When we think about vacation, I think we often consider its benefits as a source of rest and relaxation. While this is certainly true, I also appreciate how this vacation helped remind me of what’s also important in my work. I used to use the analogy of whitewater rafting to set classroom expectations for my students at school. Perhaps there’s a way to use these lessons from the river now in my work in facilitation and mediation.
As you reflect on your own workplace, your own teams, what’s missing? Which of these simple lessons from the river might boost your team from one that squabbles to one that soars?

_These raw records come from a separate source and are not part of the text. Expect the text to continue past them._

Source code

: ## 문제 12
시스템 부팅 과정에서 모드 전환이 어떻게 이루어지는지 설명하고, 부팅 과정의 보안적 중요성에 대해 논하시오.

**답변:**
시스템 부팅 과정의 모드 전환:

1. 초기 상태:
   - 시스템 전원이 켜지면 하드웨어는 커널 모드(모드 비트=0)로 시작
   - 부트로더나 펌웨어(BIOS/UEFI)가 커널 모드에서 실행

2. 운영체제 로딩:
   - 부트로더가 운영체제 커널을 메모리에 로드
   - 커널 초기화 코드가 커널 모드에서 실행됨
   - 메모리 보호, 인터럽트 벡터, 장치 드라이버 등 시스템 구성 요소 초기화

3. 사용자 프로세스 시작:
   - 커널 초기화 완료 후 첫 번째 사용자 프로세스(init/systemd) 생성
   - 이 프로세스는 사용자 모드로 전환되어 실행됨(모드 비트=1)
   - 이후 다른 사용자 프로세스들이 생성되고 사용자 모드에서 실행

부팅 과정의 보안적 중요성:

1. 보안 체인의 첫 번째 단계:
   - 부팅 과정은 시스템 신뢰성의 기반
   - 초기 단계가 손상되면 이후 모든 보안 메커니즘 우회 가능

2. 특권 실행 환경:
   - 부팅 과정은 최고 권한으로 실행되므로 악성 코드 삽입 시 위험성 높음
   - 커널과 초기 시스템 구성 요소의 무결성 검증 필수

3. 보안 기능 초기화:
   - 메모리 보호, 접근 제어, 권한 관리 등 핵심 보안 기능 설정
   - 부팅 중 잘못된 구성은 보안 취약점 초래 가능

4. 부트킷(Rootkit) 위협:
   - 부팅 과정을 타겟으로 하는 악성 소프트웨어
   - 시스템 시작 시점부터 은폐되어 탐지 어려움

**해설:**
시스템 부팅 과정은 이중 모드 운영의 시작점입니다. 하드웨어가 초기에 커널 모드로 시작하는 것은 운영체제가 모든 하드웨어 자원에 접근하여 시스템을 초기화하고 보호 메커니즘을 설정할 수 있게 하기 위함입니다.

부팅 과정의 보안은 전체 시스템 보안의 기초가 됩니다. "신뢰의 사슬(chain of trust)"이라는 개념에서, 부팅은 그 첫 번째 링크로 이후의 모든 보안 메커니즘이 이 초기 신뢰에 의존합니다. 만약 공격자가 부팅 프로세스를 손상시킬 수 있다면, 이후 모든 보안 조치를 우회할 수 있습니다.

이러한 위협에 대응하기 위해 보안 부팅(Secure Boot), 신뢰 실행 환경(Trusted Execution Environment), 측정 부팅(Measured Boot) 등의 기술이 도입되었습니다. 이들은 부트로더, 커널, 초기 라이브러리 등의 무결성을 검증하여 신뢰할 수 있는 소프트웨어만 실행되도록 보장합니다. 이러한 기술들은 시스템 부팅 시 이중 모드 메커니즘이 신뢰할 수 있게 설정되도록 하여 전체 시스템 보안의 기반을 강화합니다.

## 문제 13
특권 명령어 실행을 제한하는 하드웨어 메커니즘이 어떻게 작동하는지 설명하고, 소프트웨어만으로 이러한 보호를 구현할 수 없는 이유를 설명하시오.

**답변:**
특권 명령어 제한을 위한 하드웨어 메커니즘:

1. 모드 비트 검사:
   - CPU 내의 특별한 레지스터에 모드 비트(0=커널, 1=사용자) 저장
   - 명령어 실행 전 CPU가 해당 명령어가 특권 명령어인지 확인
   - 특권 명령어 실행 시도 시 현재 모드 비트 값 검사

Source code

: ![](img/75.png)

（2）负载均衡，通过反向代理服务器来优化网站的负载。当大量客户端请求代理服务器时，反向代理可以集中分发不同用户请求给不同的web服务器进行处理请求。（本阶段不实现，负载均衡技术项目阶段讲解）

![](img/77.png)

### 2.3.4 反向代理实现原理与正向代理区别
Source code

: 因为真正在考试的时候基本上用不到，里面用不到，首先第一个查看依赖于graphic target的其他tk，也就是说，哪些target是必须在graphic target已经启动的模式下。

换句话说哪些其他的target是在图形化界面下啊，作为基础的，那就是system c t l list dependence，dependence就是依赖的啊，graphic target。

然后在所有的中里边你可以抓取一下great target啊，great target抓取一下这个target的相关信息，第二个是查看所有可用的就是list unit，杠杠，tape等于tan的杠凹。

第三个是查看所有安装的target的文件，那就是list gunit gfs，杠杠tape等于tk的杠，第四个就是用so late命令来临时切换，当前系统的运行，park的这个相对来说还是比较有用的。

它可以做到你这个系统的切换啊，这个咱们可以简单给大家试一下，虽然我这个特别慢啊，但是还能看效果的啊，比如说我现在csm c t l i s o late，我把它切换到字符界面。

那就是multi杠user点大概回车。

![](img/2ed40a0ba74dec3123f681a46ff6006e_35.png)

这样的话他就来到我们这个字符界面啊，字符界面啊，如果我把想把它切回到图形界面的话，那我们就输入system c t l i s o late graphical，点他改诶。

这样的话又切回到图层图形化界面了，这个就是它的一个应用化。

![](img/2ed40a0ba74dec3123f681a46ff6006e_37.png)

If you’re looking for just one last bit of inspiration, check out NRS’s new #DrawnToWater campaign. It has nothing to do with mediation or facilitation, but it’s beautiful. As you watch, see if you can look beyond the pretty pictures and the adventure. See if you can see through to the thoughtful planning and systems that make those adventures possible. Think through the ways that thoughtful advanced planning and attention to the details that matter are keys to adventure, and to our desk jobs when vacation is over.